Now we want to overplot the corrected spectra over the noisy one:

# Plot the spectra using ggplot2
ggplot() +
# Plot the original noisy spectrum as a red line in the background
geom_line(
data = original_noisy,
aes(x = wavelength, y = spectral_value),
color = 'black'
) +
# Plot the MVA and SG processed spectra on top of the original noisy spectrum
geom_line(
data = denoised_long,
aes(x = wavelength, y = spectral_value, color = method, group = method)
) +
# Add titles and labels for the axes
labs(
x = 'Wavelength (nm)',
y = 'Reflectance'
) +
#coord_cartesian(xlim = c(1500, 1800), ylim = c(0.425, 0.450)) +
# Manually set the colors for the MVA and SG lines
scale_color_manual(
values = c('mva' = '#00AFBB', 'sg' = '#E7B800'),
labels = my_labels
) +
# Facet the plot by the method, creating separate plots for MVA and SG
facet_grid(. ~ method, labeller = labeller(method = my_labels)) +
theme(legend.position = 'top') + guides(color = guide_legend(title = NULL))
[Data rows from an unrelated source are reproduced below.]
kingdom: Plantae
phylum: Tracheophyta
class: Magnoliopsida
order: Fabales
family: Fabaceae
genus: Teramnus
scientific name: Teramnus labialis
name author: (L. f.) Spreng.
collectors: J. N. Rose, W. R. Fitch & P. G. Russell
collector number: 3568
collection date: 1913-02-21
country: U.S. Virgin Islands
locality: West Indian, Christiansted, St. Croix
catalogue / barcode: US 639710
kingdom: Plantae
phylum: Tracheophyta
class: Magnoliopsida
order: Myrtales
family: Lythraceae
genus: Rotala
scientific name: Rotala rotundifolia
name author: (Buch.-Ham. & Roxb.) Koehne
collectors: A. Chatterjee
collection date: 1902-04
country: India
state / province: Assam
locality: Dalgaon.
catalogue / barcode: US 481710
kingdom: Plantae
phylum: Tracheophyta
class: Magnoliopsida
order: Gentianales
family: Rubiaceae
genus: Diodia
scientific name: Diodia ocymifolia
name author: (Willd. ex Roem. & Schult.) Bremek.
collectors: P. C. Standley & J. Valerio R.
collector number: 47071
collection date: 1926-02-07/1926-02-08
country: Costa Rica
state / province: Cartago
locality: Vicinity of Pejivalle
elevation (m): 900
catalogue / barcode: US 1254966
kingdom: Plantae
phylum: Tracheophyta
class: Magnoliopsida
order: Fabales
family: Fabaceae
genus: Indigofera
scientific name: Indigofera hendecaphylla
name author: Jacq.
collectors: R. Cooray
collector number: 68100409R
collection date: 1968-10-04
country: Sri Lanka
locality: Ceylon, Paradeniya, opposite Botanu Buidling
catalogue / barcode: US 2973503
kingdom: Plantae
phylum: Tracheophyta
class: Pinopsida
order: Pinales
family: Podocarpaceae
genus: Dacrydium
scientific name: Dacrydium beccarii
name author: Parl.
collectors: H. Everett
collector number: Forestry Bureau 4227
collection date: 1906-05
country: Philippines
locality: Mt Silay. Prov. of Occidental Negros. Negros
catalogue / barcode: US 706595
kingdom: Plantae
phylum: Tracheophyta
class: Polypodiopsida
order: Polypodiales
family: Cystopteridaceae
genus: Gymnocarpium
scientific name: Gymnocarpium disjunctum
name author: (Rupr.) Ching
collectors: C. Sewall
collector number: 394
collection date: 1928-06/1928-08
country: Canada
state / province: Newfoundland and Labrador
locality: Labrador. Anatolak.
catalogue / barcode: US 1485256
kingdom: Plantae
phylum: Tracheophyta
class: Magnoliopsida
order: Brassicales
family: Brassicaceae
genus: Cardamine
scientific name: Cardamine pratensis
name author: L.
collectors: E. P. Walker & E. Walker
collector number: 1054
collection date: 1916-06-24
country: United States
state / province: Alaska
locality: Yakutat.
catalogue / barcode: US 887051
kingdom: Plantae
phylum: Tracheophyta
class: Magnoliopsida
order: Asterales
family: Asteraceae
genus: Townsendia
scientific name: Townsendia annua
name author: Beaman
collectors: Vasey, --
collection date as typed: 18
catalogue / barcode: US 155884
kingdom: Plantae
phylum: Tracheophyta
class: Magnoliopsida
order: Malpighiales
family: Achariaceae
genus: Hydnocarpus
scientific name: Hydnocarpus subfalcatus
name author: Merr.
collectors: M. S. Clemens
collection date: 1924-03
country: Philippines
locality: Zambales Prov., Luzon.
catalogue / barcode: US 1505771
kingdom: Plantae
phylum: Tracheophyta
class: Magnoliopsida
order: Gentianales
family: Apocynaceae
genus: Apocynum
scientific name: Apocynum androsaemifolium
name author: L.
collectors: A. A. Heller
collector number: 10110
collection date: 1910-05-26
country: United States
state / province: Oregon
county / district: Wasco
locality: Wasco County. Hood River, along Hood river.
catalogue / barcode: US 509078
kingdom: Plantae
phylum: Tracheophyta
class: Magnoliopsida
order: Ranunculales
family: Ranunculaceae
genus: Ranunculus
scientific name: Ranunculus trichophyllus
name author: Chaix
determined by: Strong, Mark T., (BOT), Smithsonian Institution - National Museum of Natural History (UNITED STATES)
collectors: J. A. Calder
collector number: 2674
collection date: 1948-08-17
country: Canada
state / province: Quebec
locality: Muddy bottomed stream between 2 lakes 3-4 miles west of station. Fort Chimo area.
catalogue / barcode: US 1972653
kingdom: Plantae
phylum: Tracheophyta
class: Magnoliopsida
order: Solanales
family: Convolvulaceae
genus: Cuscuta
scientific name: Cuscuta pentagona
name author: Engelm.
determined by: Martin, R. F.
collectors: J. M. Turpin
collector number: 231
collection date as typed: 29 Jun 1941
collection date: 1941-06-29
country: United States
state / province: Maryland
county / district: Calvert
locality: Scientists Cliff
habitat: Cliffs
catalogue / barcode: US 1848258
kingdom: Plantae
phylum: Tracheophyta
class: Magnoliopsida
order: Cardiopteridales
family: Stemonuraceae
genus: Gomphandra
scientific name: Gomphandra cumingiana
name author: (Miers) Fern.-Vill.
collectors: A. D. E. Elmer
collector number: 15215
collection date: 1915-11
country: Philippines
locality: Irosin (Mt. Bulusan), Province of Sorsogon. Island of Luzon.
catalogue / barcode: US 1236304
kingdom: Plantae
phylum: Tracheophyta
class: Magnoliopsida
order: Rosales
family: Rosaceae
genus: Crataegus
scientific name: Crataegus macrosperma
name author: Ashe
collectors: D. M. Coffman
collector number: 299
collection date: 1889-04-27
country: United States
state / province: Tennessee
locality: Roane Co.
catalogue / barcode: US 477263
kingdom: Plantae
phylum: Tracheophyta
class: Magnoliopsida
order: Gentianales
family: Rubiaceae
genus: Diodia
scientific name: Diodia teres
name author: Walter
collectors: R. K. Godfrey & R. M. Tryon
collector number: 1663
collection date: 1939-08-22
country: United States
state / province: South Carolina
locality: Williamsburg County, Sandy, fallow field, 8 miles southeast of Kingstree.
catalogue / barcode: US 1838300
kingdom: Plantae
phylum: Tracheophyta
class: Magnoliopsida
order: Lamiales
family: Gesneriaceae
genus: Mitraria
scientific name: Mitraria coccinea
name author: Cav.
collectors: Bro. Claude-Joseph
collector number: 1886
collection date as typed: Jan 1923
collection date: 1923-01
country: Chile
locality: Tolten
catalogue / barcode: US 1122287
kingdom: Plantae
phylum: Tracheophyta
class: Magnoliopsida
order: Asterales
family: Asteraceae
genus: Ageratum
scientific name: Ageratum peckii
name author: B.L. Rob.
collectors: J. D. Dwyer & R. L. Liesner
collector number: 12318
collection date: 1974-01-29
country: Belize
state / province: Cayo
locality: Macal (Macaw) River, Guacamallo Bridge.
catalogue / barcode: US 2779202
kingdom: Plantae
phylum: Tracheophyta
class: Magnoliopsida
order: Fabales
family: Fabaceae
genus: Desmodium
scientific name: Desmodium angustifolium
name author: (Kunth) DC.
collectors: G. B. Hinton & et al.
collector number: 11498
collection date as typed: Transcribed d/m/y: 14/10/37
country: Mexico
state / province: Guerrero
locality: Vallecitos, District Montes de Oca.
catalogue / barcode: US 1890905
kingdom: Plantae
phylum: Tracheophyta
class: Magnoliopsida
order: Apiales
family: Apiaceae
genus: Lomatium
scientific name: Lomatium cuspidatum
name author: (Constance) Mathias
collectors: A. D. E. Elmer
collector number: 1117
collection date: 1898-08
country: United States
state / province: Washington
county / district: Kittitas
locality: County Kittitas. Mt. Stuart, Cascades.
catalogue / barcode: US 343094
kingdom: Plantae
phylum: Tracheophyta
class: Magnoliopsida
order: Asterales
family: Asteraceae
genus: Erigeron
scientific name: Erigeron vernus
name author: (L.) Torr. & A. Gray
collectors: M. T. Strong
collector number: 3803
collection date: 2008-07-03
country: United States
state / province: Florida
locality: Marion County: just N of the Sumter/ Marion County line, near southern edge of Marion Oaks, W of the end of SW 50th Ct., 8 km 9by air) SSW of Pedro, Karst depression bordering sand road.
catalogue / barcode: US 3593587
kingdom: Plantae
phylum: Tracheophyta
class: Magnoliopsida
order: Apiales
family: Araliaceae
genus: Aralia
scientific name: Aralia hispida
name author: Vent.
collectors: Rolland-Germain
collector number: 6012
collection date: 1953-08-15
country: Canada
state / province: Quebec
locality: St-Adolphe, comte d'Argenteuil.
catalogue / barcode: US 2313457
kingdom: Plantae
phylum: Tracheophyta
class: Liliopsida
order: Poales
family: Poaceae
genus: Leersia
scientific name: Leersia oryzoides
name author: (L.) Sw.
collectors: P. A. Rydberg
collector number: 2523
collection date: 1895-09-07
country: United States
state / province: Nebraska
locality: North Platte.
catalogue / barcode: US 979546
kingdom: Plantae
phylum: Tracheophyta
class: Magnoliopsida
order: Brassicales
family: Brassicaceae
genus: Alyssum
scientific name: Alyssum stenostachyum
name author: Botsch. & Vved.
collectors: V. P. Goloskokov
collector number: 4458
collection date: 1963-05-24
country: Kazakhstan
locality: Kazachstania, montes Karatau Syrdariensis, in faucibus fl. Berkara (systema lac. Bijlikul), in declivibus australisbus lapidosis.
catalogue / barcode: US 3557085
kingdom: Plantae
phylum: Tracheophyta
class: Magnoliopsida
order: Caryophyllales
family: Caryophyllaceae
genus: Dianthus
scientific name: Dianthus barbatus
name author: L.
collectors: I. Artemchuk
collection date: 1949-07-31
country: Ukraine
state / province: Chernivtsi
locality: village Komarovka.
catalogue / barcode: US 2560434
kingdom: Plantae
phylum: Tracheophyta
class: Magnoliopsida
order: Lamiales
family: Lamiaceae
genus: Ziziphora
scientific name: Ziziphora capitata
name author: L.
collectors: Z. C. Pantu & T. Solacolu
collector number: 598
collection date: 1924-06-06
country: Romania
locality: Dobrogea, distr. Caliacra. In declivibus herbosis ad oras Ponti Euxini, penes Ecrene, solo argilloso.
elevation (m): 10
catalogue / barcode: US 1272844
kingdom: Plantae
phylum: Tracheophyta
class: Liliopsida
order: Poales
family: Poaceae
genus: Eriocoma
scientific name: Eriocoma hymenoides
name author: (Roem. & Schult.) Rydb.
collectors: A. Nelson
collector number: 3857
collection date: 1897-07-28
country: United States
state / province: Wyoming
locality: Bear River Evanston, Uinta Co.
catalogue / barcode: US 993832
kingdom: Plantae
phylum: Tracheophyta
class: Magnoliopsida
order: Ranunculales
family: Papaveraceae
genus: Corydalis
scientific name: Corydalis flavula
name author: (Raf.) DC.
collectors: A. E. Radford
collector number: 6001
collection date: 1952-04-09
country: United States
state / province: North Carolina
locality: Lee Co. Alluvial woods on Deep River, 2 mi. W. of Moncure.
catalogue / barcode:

We can zoom the spectra to see the differences more clearly:

ggplot() +
# Plot the original noisy spectrum as a red line in the background
geom_line(
data = original_noisy,
aes(x = wavelength, y = spectral_value),
color = 'black'
) +
# Plot the MVA and SG processed spectra on top of the original noisy spectrum
geom_line(
data = denoised_long,
aes(x = wavelength, y = spectral_value, color = method, group = method), size = 1
) +
# Add titles and labels for the axes
labs(
x = 'Wavelength (nm)',
y = 'Reflectance'
) +
coord_cartesian(xlim = c(1500, 1800), ylim = c(0.425, 0.450)) +
# Manually set the colors for the MVA and SG lines
scale_color_manual(
values = c('mva' = '#00AFBB', 'sg' = '#E7B800'),
labels = my_labels
) +
# Facet the plot by the method, creating separate plots for MVA and SG
facet_grid(. ~ method, labeller = labeller(method = my_labels)) +
theme(legend.position = 'top') + guides(color = guide_legend(title = NULL))

Bibliography:

Soil spectroscopy training material Wadoux, A., Ramirez-Lopez, L., Ge, Y., Barra, I. & Peng, Y. 2025. A course on applied data analytics for soil analysis with infrared spectroscopy – Soil spectroscopy training manual 2. Rome, FAO.